Friday, April 24, 2020

Stay-at-home shelfie #28

We've reached the bottom of the Fairy Tale and Folklore Bookshelf. There are some mysterious books down here. And maybe it's more fun if we just leave some of them mysterious, for future Home Library Historians™ to obsess over like those academics who spend their lives psychoanalyzing Shakespeare's sonnets.

In the first photo, we have another volume by Italo Calvino. Why isn't it next to the Calvino book one shelf up? Should that make me itchy? Then there are more folk-tale collections tied to various geographic regions. I would have sworn that I'd blogged about Sandman's Rainy Day Stories at some point, but apparently I have not. Maybe I dreamed it. This copy was once the property of Elinor F. Rogers of Melrose, Massachusetts. She graduated from Melrose High School in June 1933, on a night when Miss Margaret Chandler was the valedictorian, according to The Boston Globe. And no, I don't think that Chandler is part of my family tree, but wouldn't it just be the nuttiest thing you ever heard if she is?

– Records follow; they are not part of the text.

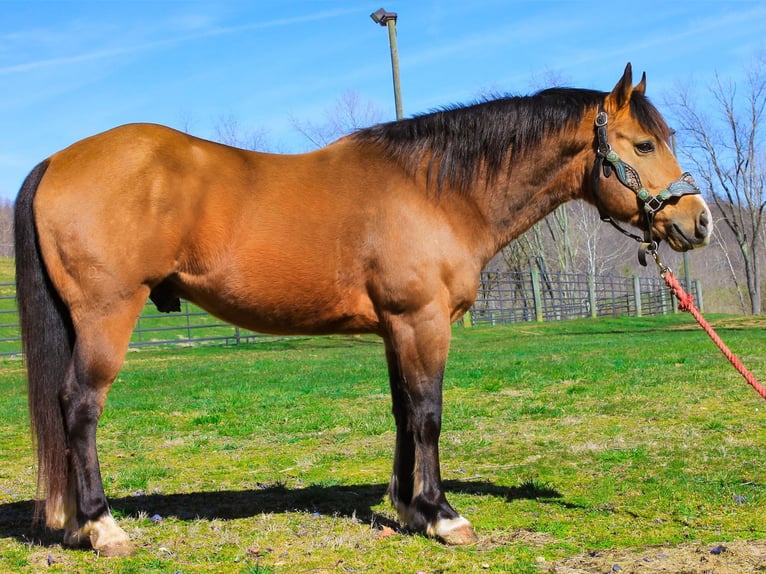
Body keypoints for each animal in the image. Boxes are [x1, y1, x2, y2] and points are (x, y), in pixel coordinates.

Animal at [13, 64, 712, 560]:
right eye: (643, 144)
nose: (698, 220)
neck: (436, 190)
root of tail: (56, 160)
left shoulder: (396, 328)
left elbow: (405, 413)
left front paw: (409, 509)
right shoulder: (422, 320)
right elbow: (429, 415)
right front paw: (445, 516)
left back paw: (72, 523)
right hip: (107, 315)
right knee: (79, 406)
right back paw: (102, 527)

Then there's a collection of recent books on folk horror, a topic that ties in a bit with psychogeography. Mix in some magic, some fairies, and some cryptozoology, and this shelf is a wonderful hot mess. A 10-year-old back in my day would have had a great time if he or she got to secretly browse a shelf like this. Dragons, Fairies and Fun, by Dora Broome, is another book that Amanda Jones of Wales introduced me to. And I was inspired to track down The Evil Eye after this 2017 post.